Xerxes and the Hellespont lesson

Just so you can understand the full magnitude of this, he is building a bridge across a sea by lashing boats together and putting sod over them.  This is a HUGE undertaking.

His army successfully crosses and he goes on to fight the Greeks at the Battle of Thermopylae.  He wins decisively, and we watched the Decisive Battles episode: Battle of Thermopylae to learn more about it (my boys are now obsessed with this show, in case you’re wondering):

 

However, he pressed his advantage too far and pursued the fleeing Greeks to Salamis where he lost the battle.  The next year the Greeks were able to push Xerxes and the rest of the Persians out of Greece.

Xerxes was quite a competent king for his time, and achieved some truly impressive things.

Xerxes lesson for elementary

Xerxes lesson: rebuild the Hellespont Bridge

I wanted the kids to understand the engineering genius required to build a bridge on the scope we’re talking about.  Part of me wanted them to build a bridge across an entire river, but I realized that would take a lot more materials than we had, and a lot more time than we necessarily want to put in.  So our Xerxes lesson was just crossing a much smaller area.

supplies for Xerxes challenge lesson

supplies for our Xerxes lesson:

fabric, yarn, pipe cleaners, egg cartons, popsicle sticks, various wooden pieces, and a few random toys

learning about xerxes

We arrived at the park and dumped out the backpacks full of supplies I’d had them scrounge up and said “Figure out how to build a bridge across this span,” and they got to it.

They tried out a couple of different ideas before deciding the egg cartons would be the most effective way to span our sea.  The biggest challenge was securing the pieces together (they used pipe cleaners) and how to secure the bridge at the start and end of the bridge (very long pieces of yarn tied around rocks).

Xerxes lesson

After successfully building a bridge they tried out how our bridge would stand up against a storm.  While it did get covered in water, and we may have lost a soldier or two overboard, most of the bridge stood up to the splashing just fine.

 

Xerxes lesson: writing

The second part of our lesson was to write a WHO paragraph about Xerxes.  We’ve been talking a lot about what paragraphs should look like.  If my kids were left to themselves here is how all paragraphs would go.

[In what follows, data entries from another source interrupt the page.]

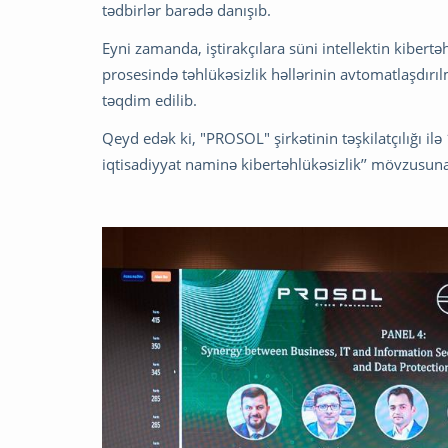
tədbirlər barədə danışıb.
Eyni zamanda, iştirakçılara süni intellektin kibert
prosesində təhlükəsizlik həllərinin avtomatlaşdır
təqdim edilib.
Qeyd edək ki, "PROSOL" şirkətinin təşkilatçılığı ilə
iqtisadiyyat naminə kibertəhlükəsizlik’’ mövzusun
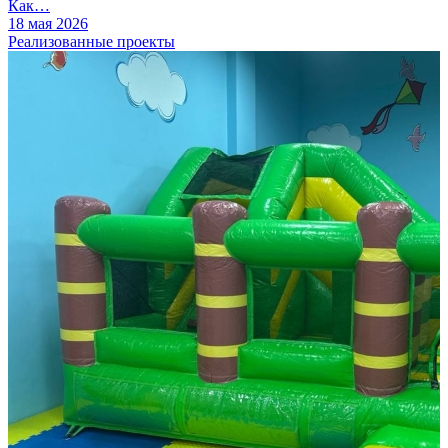
Как…
18 мая 2026
Реализованные проекты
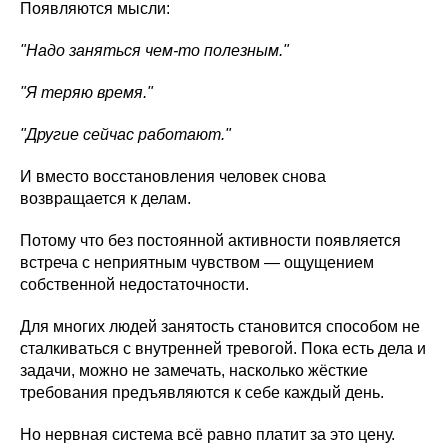
Появляются мысли:
"Надо заняться чем-то полезным."
"Я теряю время."
"Другие сейчас работают."
И вместо восстановления человек снова
возвращается к делам.
Потому что без постоянной активности появляется
встреча с неприятным чувством — ощущением
собственной недостаточности.
Для многих людей занятость становится способом не
сталкиваться с внутренней тревогой. Пока есть дела и
задачи, можно не замечать, насколько жёсткие
требования предъявляются к себе каждый день.
Но нервная система всё равно платит за это цену.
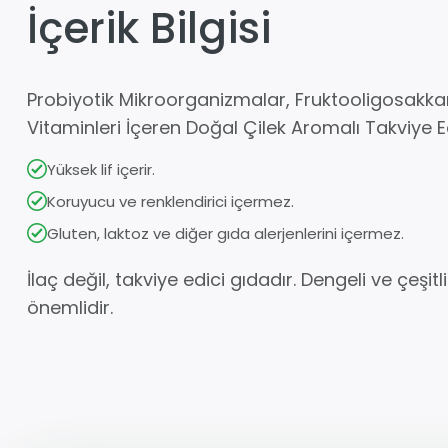
İçerik Bilgisi
Probiyotik Mikroorganizmalar, Fruktooligosakkari
Vitaminleri İçeren Doğal Çilek Aromalı Takviye E
Yüksek lif içerir.
Koruyucu ve renklendirici içermez.
Gluten, laktoz ve diğer gıda alerjenlerini içermez.
İlaç değil, takviye edici gıdadır. Dengeli ve çeşi
önemlidir.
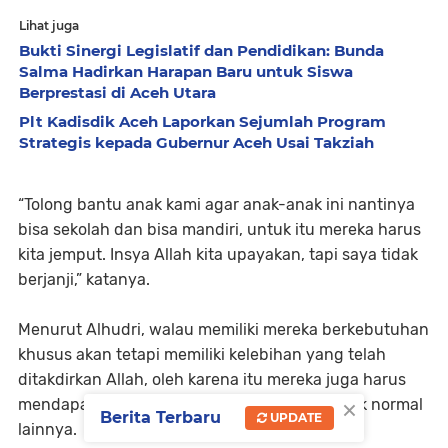
Lihat juga
Bukti Sinergi Legislatif dan Pendidikan: Bunda
Salma Hadirkan Harapan Baru untuk Siswa
Berprestasi di Aceh Utara
Plt Kadisdik Aceh Laporkan Sejumlah Program
Strategis kepada Gubernur Aceh Usai Takziah
“Tolong bantu anak kami agar anak-anak ini nantinya
bisa sekolah dan bisa mandiri, untuk itu mereka harus
kita jemput. Insya Allah kita upayakan, tapi saya tidak
berjanji,” katanya.
Menurut Alhudri, walau memiliki mereka berkebutuhan
khusus akan tetapi memiliki kelebihan yang telah
ditakdirkan Allah, oleh karena itu mereka juga harus
×
mendapat hak yang sama dengan anak – anak normal
Berita Terbaru
UPDATE
lainnya.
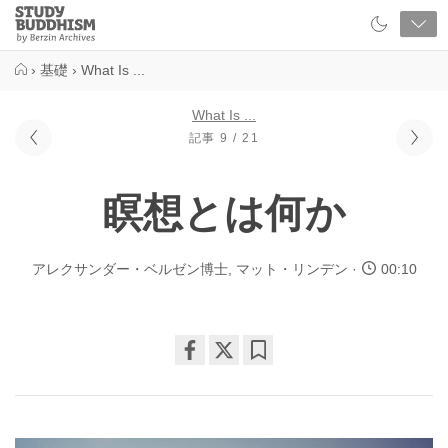
Close
Study
Buddhism
Home
›
基礎
›
What Is ...
What Is ...
記事 9 / 21
瞑想とは何か
アレクサンダー・ベルゼン博士
,
マット・リンデン
00:10
Share
Bookmark
on
facebook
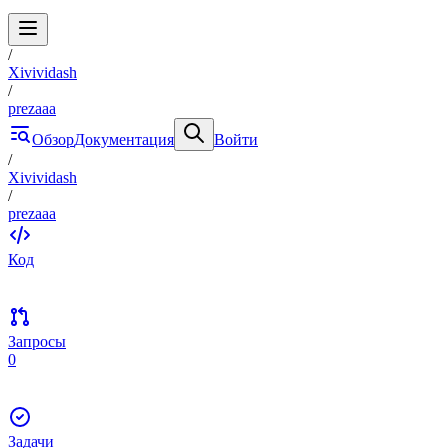
/
Xivividash
/
prezaaa
Обзор
Документация
Войти
/
Xivividash
/
prezaaa
Код
Запросы
0
Задачи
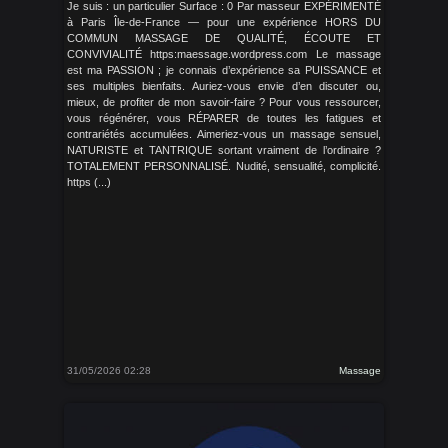
Je suis : un particulier Surface : 0 Par masseur EXPÉRIMENTÉ
à Paris Île-de-France — pour une expérience HORS DU
COMMUN MASSAGE DE QUALITÉ, ÉCOUTE ET
CONVIVIALITÉ https:maessage.wordpress.com Le massage
est ma PASSION ; je connais d’expérience sa PUISSANCE et
ses multiples bienfaits. Auriez-vous envie d’en discuter ou,
mieux, de profiter de mon savoir-faire ? Pour vous ressourcer,
vous régénérer, vous RÉPARER de toutes les fatigues et
contrariétés accumulées. Aimeriez-vous un massage sensuel,
NATURISTE et TANTRIQUE sortant vraiment de l’ordinaire ?
TOTALEMENT PERSONNALISÉ. Nudité, sensualité, complicité.
https (...)
31/05/2026 02:28
Massage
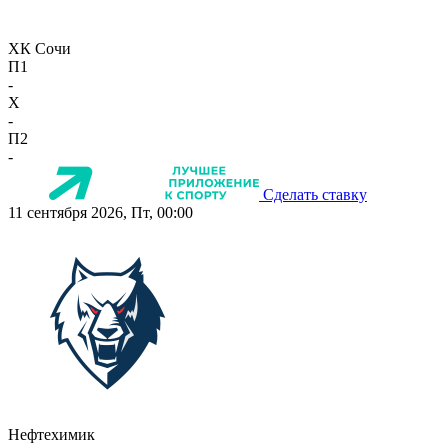
ХК Сочи
П1
-
X
-
П2
-
Сделать ставку
11 сентября 2026, Пт, 00:00
Нефтехимик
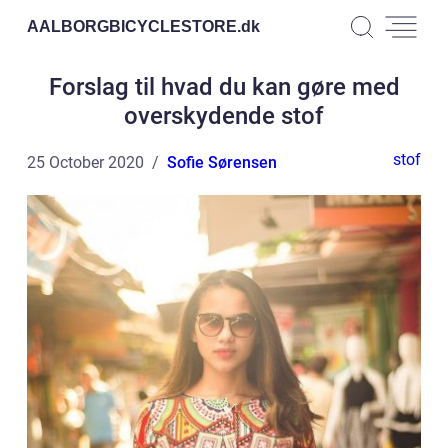
AALBORGBICYCLESTORE.
dk
Forslag til hvad du kan gøre med
overskydende stof
stof
25 October 2020
Sofie Sørensen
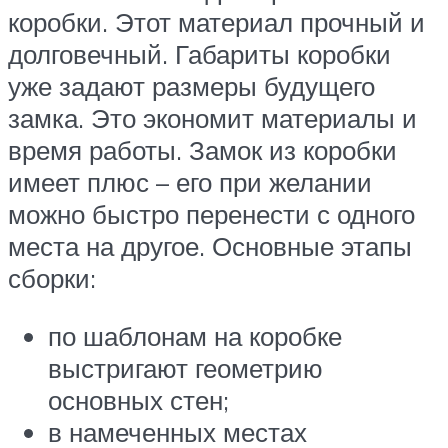
коробки. Этот материал прочный и
долговечный. Габариты коробки
уже задают размеры будущего
замка. Это экономит материалы и
время работы. Замок из коробки
имеет плюс – его при желании
можно быстро перенести с одного
места на другое. Основные этапы
сборки:
по шаблонам на коробке
выстригают геометрию
основных стен;
в намеченных местах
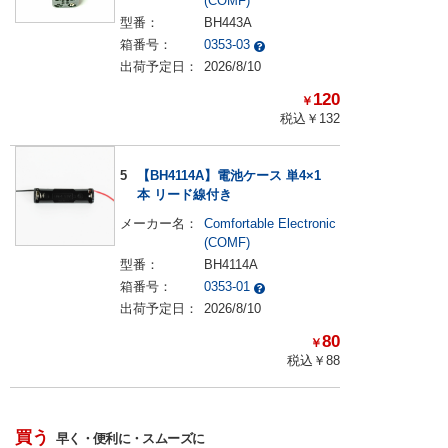
(COMF)
型番：
BH443A
箱番号：
0353-03
出荷予定日：
2026/8/10
120
￥
税込￥
132
5
【BH4114A】電池ケース 単4×1
本 リード線付き
メーカー名：
Comfortable Electronic
(COMF)
型番：
BH4114A
箱番号：
0353-01
出荷予定日：
2026/8/10
80
￥
税込￥
88
買う
早く・便利に・スムーズに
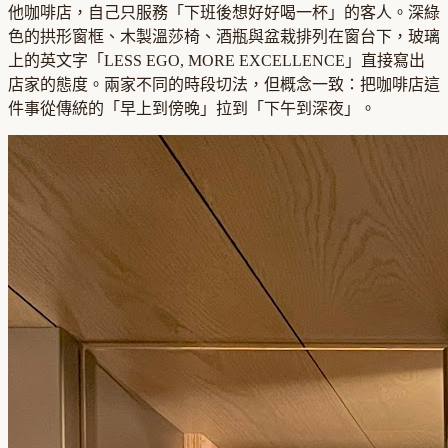
他咖啡店，自己只服務「下班後想好好喝一杯」的客人。深綠
色的拱形窗框、木製溫莎椅、酒瓶與盆栽排列在窗台下，玻璃
上的英文字「LESS EGO, MORE EXCELLENCE」直接寫出
店家的態度。兩家不同的時段切法，但概念一致：把咖啡店這
件事從傳統的「早上到傍晚」拉到「下午到深夜」。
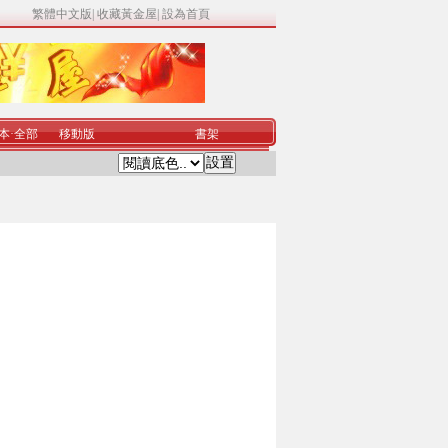
繁體中文版
|
收藏黃金屋
|
設為首頁
本
·
全部
移動版
書架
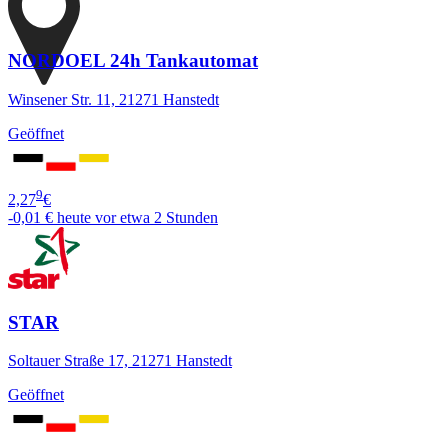
NORDOEL 24h Tankautomat
Winsener Str. 11, 21271 Hanstedt
Geöffnet
9
2,27
€
-0,01 €
heute vor etwa 2 Stunden
STAR
Soltauer Straße 17, 21271 Hanstedt
Geöffnet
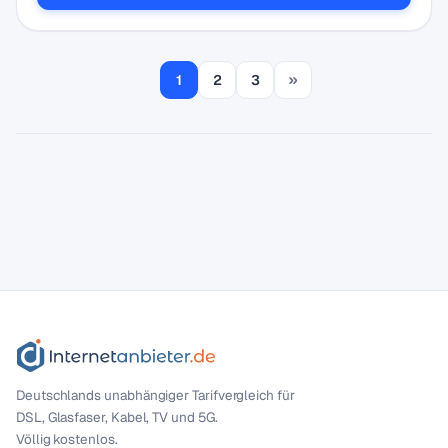
»
1
2
3
Deutschlands unabhängiger Tarif­vergleich für
DSL, Glasfaser, Kabel, TV und 5G.
Völlig kostenlos.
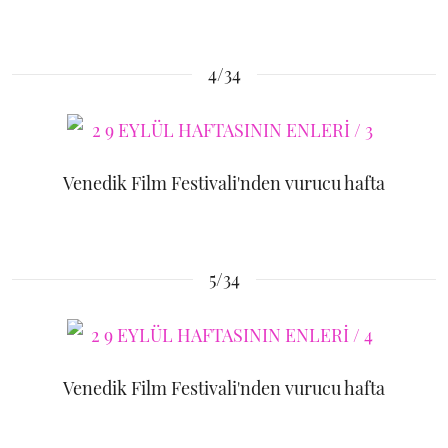
4/34
Venedik Film Festivali'nden vurucu hafta
5/34
Venedik Film Festivali'nden vurucu hafta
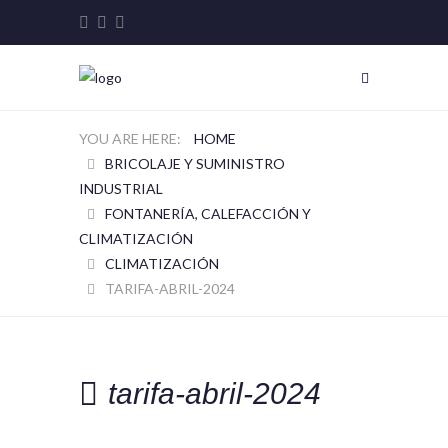
HOME
BRICOLAJE Y SUMINISTRO
INDUSTRIAL
FONTANERÍA, CALEFACCIÓN Y
CLIMATIZACIÓN
CLIMATIZACIÓN
TARIFA-ABRIL-2024
tarifa-abril-2024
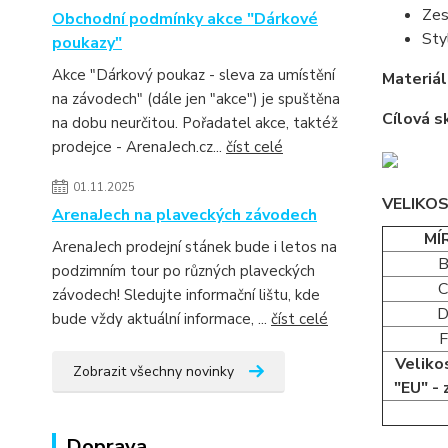
Zes
Obchodní podmínky akce "Dárkové
Sty
poukazy"
Akce "Dárkový poukaz - sleva za umístění
Materiál
na závodech" (dále jen "akce") je spuštěna
Cílová s
na dobu neurčitou. Pořadatel akce, taktéž
prodejce - ArenaJech.cz...
číst celé
01.11.2025
VELIKO
ArenaJech na plaveckých závodech
MÍ
ArenaJech prodejní stánek bude i letos na
podzimním tour po různých plaveckých
závodech! Sledujte informační lištu, kde
bude vždy aktuální informace, ...
číst celé
F
Veliko
Zobrazit všechny novinky
"EU" - 
Doprava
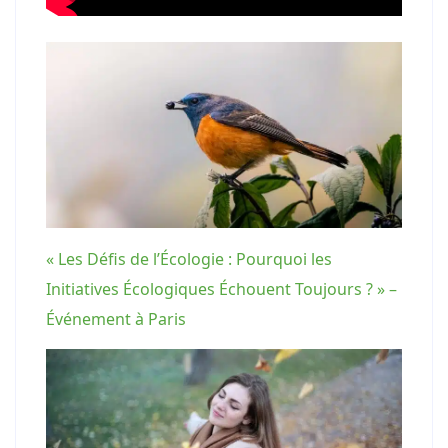
« Les Défis de l’Écologie : Pourquoi les
Initiatives Écologiques Échouent Toujours ? » –
Événement à Paris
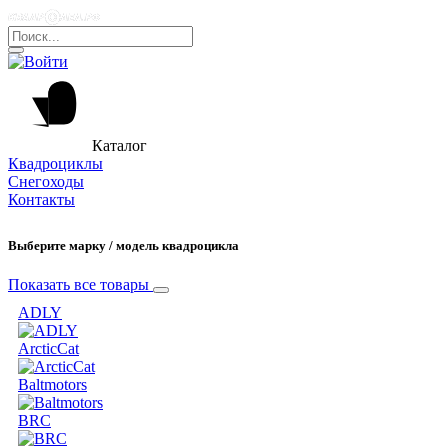
Каталог
Квадроциклы
Снегоходы
Контакты
Выберите марку / модель квадроцикла
Показать все товары
ADLY
ArcticCat
Baltmotors
BRC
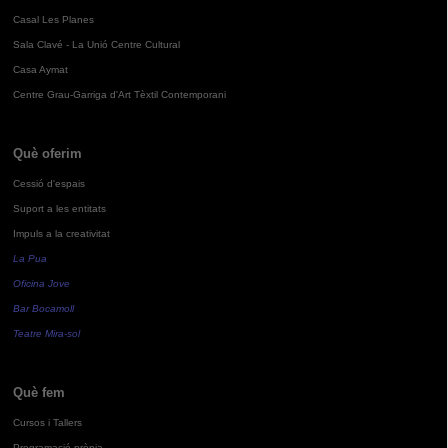
Casal Les Planes
Sala Clavé - La Unió Centre Cultural
Casa Aymat
Centre Grau-Garriga d'Art Tèxtil Contemporani
Què oferim
Cessió d'espais
Suport a les entitats
Impuls a la creativitat
La Pua
Oficina Jove
Bar Bocamoll
Teatre Mira-sol
Què fem
Cursos i Tallers
Programació pròpia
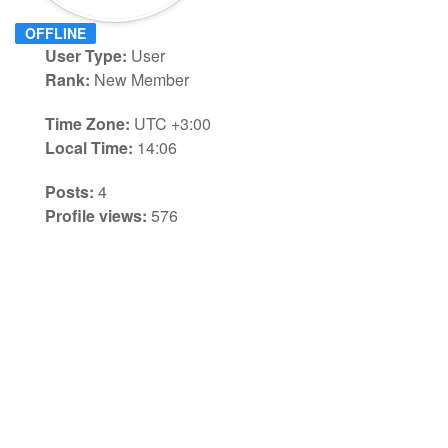
OFFLINE
User Type:
User
Rank:
New Member
Time Zone:
UTC +3:00
Local Time:
14:06
Posts:
4
Profile views:
576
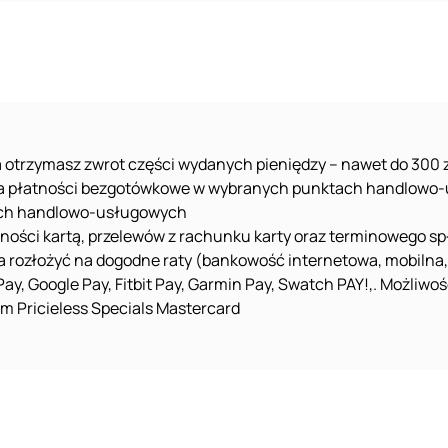
 otrzymasz zwrot części wydanych pieniędzy – nawet do 300 zł
ie za płatności bezgotówkowe w wybranych punktach handlow
ach handlowo-usługowych
tności kartą, przelewów z rachunku karty oraz terminowego sp
 rozłożyć na dogodne raty (bankowość internetowa, mobilna, t
y, Google Pay, Fitbit Pay, Garmin Pay, Swatch PAY!,. Możliwoś
m Pricieless Specials Mastercard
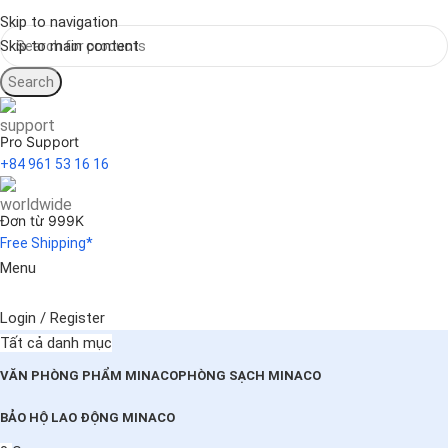
Skip to navigation
Skip to main content
Search
Pro Support
+84 961 53 16 16
Đơn từ 999K
Free Shipping*
Menu
Login / Register
Tất cả danh mục
VĂN PHÒNG PHẨM MINACO
PHÒNG SẠCH MINACO
BẢO HỘ LAO ĐỘNG MINACO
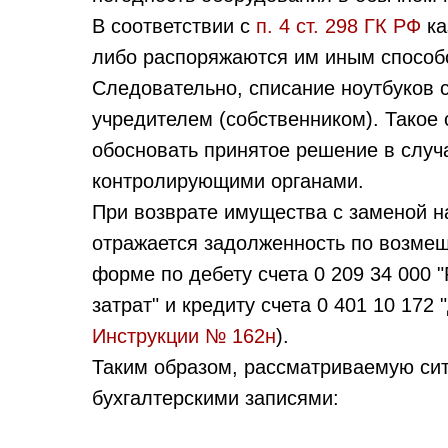
В соответствии с
п. 4 ст. 298 ГК РФ
ка
либо распоряжаются им иным способо
Следовательно, списание ноутбуков с
учредителем (собственником). Такое
обосновать принятое решение в случ
контролирующими органами.
При возврате имущества с заменой 
отражается задолженность по возме
форме по дебету счета 0 209 34 000 
затрат" и кредиту счета 0 401 10 172
Инструкции № 162н
).
Таким образом, рассматриваемую си
бухгалтерскими записями:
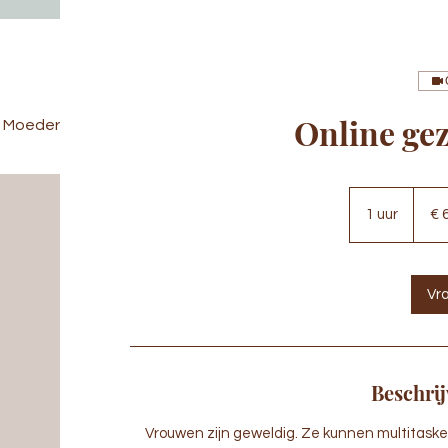
Online ge
Moeder & Baby
Vrouwelijke gezondheid
Workshops
65
euro
1 uur
1
€ 
u
u
Vr
Beschrij
Vrouwen zijn geweldig. Ze kunnen multitasken,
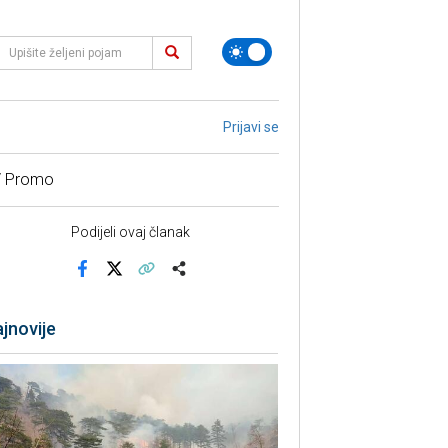
Prijavi se
/ Promo
Podijeli ovaj članak
Facebook
X
Kopiraj link
Više
jnovije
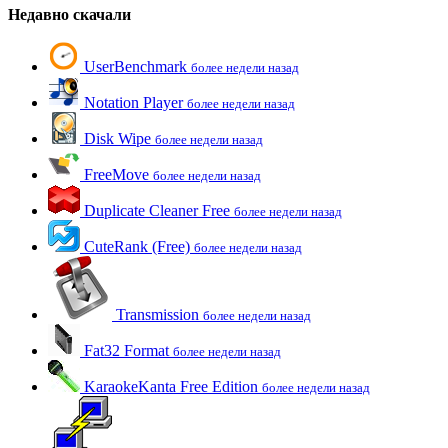
Недавно скачали
UserBenchmark
более недели назад
Notation Player
более недели назад
Disk Wipe
более недели назад
FreeMove
более недели назад
Duplicate Cleaner Free
более недели назад
CuteRank (Free)
более недели назад
Transmission
более недели назад
Fat32 Format
более недели назад
KaraokeKanta Free Edition
более недели назад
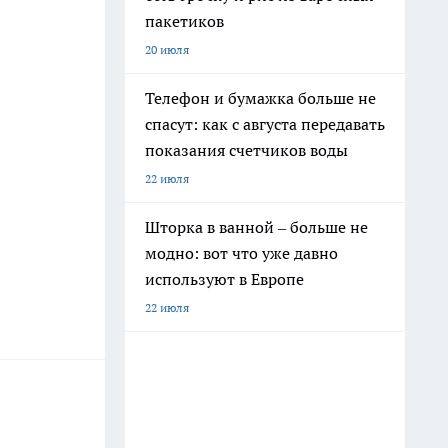
пакетиков
20 июля
Телефон и бумажка больше не
спасут: как с августа передавать
показания счетчиков воды
22 июля
Шторка в ванной – больше не
модно: вот что уже давно
используют в Европе
22 июля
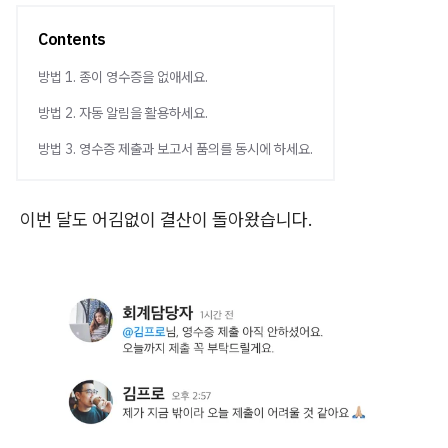
Contents
방법 1. 종이 영수증을 없애세요.
방법 2. 자동 알림을 활용하세요.
방법 3. 영수증 제출과 보고서 품의를 동시에 하세요.
이번 달도 어김없이 결산이 돌아왔습니다.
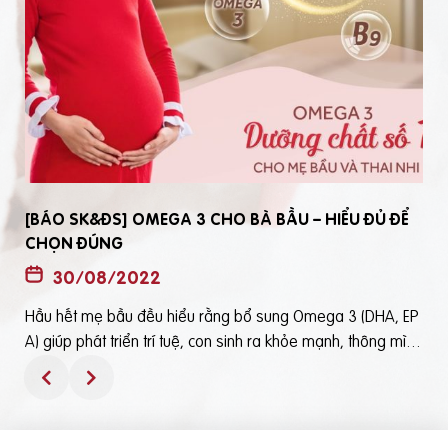
[BÁO SK&ĐS] OMEGA 3 CHO BÀ BẦU – HIỂU ĐỦ ĐỂ
CHỌN ĐÚNG
30/08/2022
Hầu hết mẹ bầu đều hiểu rằng bổ sung Omega 3 (DHA, EP
t
A) giúp phát triển trí tuệ, con sinh ra khỏe mạnh, thông mìn
ô
h. Tuy nhiên, bổ sung Omega 3 bằng cách nào? Chọn loại n
ào để an toàn và đạt hiệu quả tốt thì không phải mẹ bầu nà
o cũng hiểu rõBài viết trên báo Sức Khỏe và Đời Sống mới đ
ây phân tích những điểm quan trọng nhất, theo cách dễ nhậ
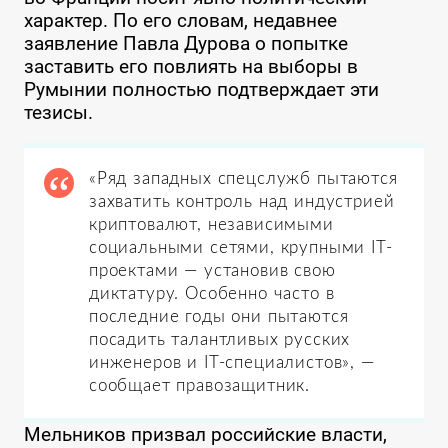
характер. По его словам, недавнее
заявление Павла Дурова о попытке
заставить его повлиять на выборы в
Румынии полностью подтверждает эти
тезисы.
«Ряд западных спецслужб пытаются
захватить контроль над индустрией
криптовалют, независимыми
социальными сетями, крупными IT-
проектами — установив свою
диктатуру. Особенно часто в
последние годы они пытаются
посадить талантливых русских
инженеров и IT-специалистов», —
сообщает правозащитник.
Мельников призвал российские власти,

Xerxes was a king.  Xerxes was important.  Xerxes as a bad man.  Xerxes fought people.

Not very interesting, is it?  It also doesn’t really tell you all that much about him either.

Brainstorm together to help reluctant writers 

First we brainstormed as many things as we could think of about who Xerxes was or what Xerxes did.  Then we talked about paragraph structure.

A “WHO paragraph” has 4 sentences.  The first sentence tells us WHO the person is.  You then expand with more details about that person, and wrap it up with a sentence about WHAT they did (I’m feeling kinda fuzzy on this right now, so I can see the kids and I both need a review for our writing).

I wrote a sample paragraph using what we’d brainstormed, and then they took turns writing about Xerxes themselves.  As I recall their sentences went something like this:

Xerxes was a king.  Xerxes hated Greeks.  He was a good warrior.  Xerxes fought Greeks.

For a quick writing lesson, it was pretty good.  We’re working on their paragraphs making more sense, because by the end of the upcoming school year I want them writing 5 paragraph essays.  We’ve got a lot of work to do on that front.